Is this under reaction a function of ego? The authors propose that super-forecasters:
…aren’t deeply committed to their judgements, which makes it easier to admit when a forecast is offtrack and adjust
Is this useful? I imagine it’s incredibly hard to disassociate from the outcomes if you’re a member of the intelligence community.
So what’s the answer? Change your mind as frequently as the data changes:
A forecaster who doesn’t adjust her views in light of new information won’t capture the value of that information, while a forecaster who is so impressed buy the new information that he bases his forecast entirely on it will lose the value of the old information that underpinned his prior forecast. But the forecaster who carefully balances old and new captures the value in both - and puts it into her new forecast. The best way to do that is by updating often but bit by bit.

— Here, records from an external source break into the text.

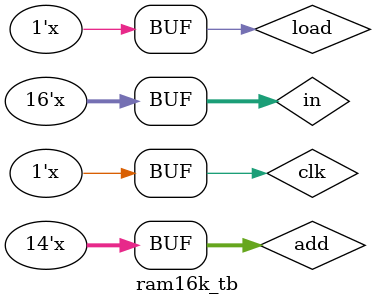
<source format=v>
`include "Hadif_B190513CS_Q08.v"

module ram16k_tb;

wire [15:0] o;
reg [15:0] in;
reg [13:0] add;
reg load, clk;

ram16k r1(o, in, add, load, clk);

initial
begin
  clk=0;
  in=0;
  load=0;
  add=0;
  $dumpfile("dff.vcd");
  $dumpvars(0, r1);
  $display("clk  load     add    in    out");
  $monitor("  %b     %b       %d %d  %d", clk, load, add, in, o);
end

always #5 in = in+123;
always #3 clk = ~clk;
always #7 load = ~load;
always #13 add = add+1;

endmodule
</source>
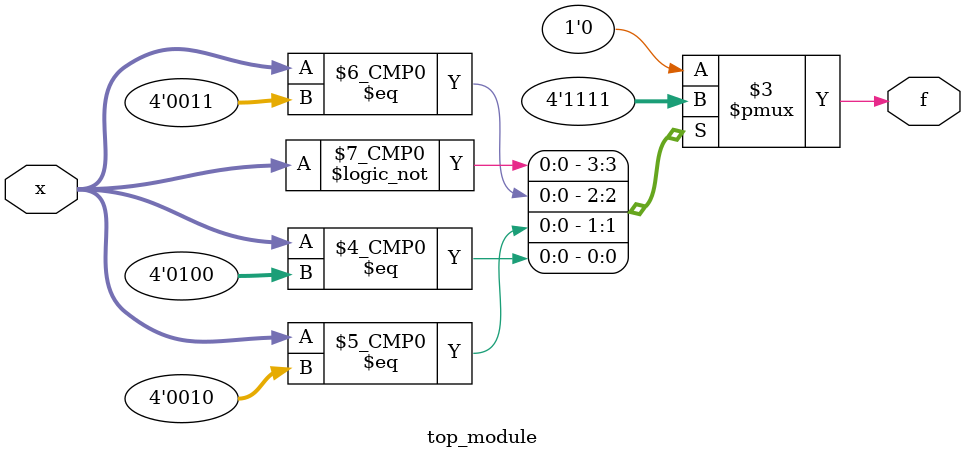
<source format=sv>
module top_module (
	input [4:1] x,
	output logic f
);
	
	always_comb begin
		case (x)
			4'b0000: f = 1'b1;
			4'b0001: f = 1'b0;
			4'b0011: f = 1'b1;
			4'b0010: f = 1'b1;
			4'b0110: f = 1'b0;
			4'b0100: f = 1'b1;
			default: f = 1'b0;
		endcase
	end
	
endmodule

</source>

Don’t bother trying to forecast more than a few years out
Tetlock and Gardner don’t talk about chaos theory by name in the book - but they hint at the same conclusions.
There’s a whole section that recounts the basics of Nassim Taleb’s The Black Swan regarding fat tailed distributions. It’s important that forecasters recognise the size of the tails in the distribution. Some tails are small (human height) and some are enormous (human wealth). The non-zero probabilities on the outer extremes are worthy of consideration.
Yet, even if we assume there are fat tails… that doesn’t help long term (e.g. 10-year) forecasts for sensitive variables like geopolitics:
Taleb, Kahneman, and I agree there is no evidence that geopolitical or economic forecasters can predict anything ten years out beyond the excruciatingly obvious - “there will be conflicts” - and the odd lucky hits that are inevitable whenever lots of forecasters make lots of forecasts. These limits of predictability are the predictable results of the butterfly dynamics of nonlinear systems.
The sweet-spot for super-forecasters seems to be predictions for events less than 18-months away.
Unresolved questions and open loops
First, I there’s a sequel needed for this book to understand how super-forecasters are interacting with the financial markets. They should all be filthy rich is one assumption… however I suspect it’s a mixed bag.
Why aren’t the folks who are brilliant at forecasting geopolitics either making a fortune themselves on polymarket, or consulting for traditional quant houses? Maybe they already are… there’s certainly a book in that story.
Second, AI models are extremely good at weighting variables and updating priors. I don’t think this means AI assisted forecasters will be able to forecast farther into the future… more so that the fidelity of a updating a prediction (e.g. is it 60 per cent or 62 per cent) may get more accurate.
I also imagine an AI model can learn your biases quickly and help course correct your under/over reactions if given enough data.
If I had to make a bet, I think we’re going to see more super-forecasters in the next 5-years then we have since measuring Brier scores began.